GDPR was certainly one of the big marketing buzzwords of the year and many feared that their email marketing would grind to a halt, concerned they would be buried under a torrent of subject access requests and complaints.
Some organisations thought it safer to delete their entire email database, whilst others decided to refrain from emailing anyone who hadn’t explicitly opted in. In hindsight this seems like madness!
At Kingpin, we looked closely at our database and tirelessly studied the GDPR, concluding that our data was compliant. As long as we followed the updated regulations it would still be legal to engage with our data.
So, we did.

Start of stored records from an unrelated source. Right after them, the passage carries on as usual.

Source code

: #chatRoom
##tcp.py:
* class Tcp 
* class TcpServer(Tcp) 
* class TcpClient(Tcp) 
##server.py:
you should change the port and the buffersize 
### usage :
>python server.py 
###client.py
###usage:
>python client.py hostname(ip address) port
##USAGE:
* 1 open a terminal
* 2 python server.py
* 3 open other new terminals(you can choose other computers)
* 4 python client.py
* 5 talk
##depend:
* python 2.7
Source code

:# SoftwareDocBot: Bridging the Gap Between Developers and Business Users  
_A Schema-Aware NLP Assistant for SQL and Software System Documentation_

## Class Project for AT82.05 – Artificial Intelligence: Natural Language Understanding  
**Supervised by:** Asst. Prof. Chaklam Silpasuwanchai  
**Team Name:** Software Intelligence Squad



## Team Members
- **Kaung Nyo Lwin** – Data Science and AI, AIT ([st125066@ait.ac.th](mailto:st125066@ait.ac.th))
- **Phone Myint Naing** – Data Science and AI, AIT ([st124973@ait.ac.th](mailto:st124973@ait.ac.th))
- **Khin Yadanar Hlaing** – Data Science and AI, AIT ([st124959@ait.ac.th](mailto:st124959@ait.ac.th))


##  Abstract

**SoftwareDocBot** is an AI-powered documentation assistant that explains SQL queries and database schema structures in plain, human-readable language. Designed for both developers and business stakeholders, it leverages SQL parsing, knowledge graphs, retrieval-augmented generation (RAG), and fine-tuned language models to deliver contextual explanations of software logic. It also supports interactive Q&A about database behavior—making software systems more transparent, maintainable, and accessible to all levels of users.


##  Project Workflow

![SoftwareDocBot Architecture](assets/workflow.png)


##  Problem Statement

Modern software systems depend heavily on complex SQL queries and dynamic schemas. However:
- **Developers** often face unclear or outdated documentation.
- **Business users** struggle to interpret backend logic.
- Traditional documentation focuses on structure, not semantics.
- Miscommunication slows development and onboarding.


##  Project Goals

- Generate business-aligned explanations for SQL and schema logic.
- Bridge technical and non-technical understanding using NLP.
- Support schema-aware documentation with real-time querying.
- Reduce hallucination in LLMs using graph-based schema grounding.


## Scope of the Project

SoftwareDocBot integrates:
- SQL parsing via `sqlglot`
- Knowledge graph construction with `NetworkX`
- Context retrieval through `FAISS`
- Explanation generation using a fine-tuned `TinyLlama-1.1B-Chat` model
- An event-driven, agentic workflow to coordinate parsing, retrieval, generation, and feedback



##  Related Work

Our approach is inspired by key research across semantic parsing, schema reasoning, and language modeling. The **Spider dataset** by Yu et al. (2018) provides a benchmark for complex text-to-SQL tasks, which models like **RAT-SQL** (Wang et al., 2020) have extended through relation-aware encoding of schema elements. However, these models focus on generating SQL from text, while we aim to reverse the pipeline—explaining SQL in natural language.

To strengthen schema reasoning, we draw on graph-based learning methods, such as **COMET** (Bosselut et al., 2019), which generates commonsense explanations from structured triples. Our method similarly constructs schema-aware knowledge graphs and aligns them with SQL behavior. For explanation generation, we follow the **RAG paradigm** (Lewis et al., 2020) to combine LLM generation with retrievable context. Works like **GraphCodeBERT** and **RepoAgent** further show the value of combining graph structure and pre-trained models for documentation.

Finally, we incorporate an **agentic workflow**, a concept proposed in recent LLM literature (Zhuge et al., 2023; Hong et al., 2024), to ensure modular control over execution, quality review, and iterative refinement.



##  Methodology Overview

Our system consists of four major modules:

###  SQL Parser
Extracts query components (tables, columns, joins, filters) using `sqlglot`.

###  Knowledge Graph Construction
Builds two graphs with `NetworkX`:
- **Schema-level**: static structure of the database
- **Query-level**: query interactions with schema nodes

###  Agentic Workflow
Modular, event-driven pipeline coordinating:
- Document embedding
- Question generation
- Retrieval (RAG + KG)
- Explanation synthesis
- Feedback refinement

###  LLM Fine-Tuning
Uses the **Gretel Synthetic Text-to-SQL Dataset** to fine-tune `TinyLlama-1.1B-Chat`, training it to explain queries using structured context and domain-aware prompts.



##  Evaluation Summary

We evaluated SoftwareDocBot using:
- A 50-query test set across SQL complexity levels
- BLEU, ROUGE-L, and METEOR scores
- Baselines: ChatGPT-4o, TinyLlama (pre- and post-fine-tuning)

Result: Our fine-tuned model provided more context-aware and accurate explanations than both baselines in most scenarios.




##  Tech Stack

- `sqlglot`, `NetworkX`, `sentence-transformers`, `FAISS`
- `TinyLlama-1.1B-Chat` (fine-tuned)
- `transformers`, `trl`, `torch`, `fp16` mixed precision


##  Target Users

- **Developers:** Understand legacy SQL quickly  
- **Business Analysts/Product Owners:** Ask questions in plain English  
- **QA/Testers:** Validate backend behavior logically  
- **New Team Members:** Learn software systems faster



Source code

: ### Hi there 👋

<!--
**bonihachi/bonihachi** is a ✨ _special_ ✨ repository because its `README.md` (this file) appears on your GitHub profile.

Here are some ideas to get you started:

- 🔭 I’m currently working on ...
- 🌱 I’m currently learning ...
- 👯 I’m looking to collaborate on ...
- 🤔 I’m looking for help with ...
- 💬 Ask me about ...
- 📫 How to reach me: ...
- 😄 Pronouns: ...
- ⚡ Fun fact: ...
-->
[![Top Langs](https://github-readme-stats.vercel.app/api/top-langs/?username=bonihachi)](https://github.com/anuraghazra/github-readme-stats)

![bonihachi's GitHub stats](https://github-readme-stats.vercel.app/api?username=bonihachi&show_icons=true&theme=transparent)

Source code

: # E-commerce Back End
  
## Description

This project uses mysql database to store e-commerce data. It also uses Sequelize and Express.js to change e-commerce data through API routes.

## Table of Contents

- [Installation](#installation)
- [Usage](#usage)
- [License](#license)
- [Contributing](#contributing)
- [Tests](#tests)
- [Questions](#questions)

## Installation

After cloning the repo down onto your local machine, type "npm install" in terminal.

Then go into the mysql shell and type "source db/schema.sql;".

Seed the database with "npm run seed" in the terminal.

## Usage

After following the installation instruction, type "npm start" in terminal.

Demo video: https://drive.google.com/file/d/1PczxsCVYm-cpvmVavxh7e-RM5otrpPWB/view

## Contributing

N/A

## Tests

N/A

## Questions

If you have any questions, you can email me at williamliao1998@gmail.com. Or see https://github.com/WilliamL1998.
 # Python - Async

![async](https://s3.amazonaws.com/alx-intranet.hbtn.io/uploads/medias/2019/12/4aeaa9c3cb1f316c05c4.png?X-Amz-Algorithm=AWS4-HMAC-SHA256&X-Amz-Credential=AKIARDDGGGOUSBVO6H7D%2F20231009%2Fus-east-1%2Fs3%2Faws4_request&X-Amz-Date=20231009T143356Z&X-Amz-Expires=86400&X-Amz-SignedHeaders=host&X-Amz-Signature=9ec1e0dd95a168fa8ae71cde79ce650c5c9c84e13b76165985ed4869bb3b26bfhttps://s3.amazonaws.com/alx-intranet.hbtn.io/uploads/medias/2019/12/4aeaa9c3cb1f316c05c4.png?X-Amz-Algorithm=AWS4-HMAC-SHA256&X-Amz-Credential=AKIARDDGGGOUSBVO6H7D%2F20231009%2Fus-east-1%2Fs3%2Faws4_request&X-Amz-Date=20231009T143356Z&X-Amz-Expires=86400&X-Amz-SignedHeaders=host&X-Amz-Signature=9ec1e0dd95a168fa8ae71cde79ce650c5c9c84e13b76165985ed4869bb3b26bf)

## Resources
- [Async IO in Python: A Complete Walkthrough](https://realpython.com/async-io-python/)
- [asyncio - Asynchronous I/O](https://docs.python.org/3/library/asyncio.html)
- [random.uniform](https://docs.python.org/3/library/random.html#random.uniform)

And guess what... the results have been positive.
To highlight this, we compared all of our external email marketing campaigns from June-November 2018 to the same period in 2017.
Although admittedly there saw a slight decline in open rates across the EU (-0.2%), there was actually an increase of 1% in France and 3% in Benelux.
But the real interesting statistic is that despite the slight open rate decline, our CTR has almost doubled YoY! This has inevitably led to an increase in downloads and thus increased ROI from our email marketing campaigns.
Personally, I’m not the biggest fan of Open rates as a metric and feel our increase in CTR is the statistic that shows the real benefit of continuing to email your data post-GDPR.
"But surely if we’ve been messaging our database then we would have been deluged with the dreaded subject access requests and complaints?"
Well, not really. Yes they are up on previous years but they are still in the realms of 1 a week rather than hundreds. The pre-GDPR fears around complaints and SARs now seem misplaced.
Admittedly, our data volumes have slightly diminished (we pro-actively removed old unresponsive data from our database - this is data that previously we would have retained with the aim of re-engaging it in the future) - but we placed more emphasis on using intent data (from our Argus platform) to target the right contacts. Email marketing as it should be.
Looking after your data
You still need to ensure that you have a proper ‘paper-trail’ of where each contact on your database came from and when, and ensure that data subjects are aware that you have their data and you will contact them with relevant messaging.
If you have this in place then the post-GDPR email world is not a quagmire of complaints and 2% of turnover fines for everyone.
Instead it's a world where not that much has changed. If you contact your data with relevant messaging, they will still be responsive to and engaged with what you have to say.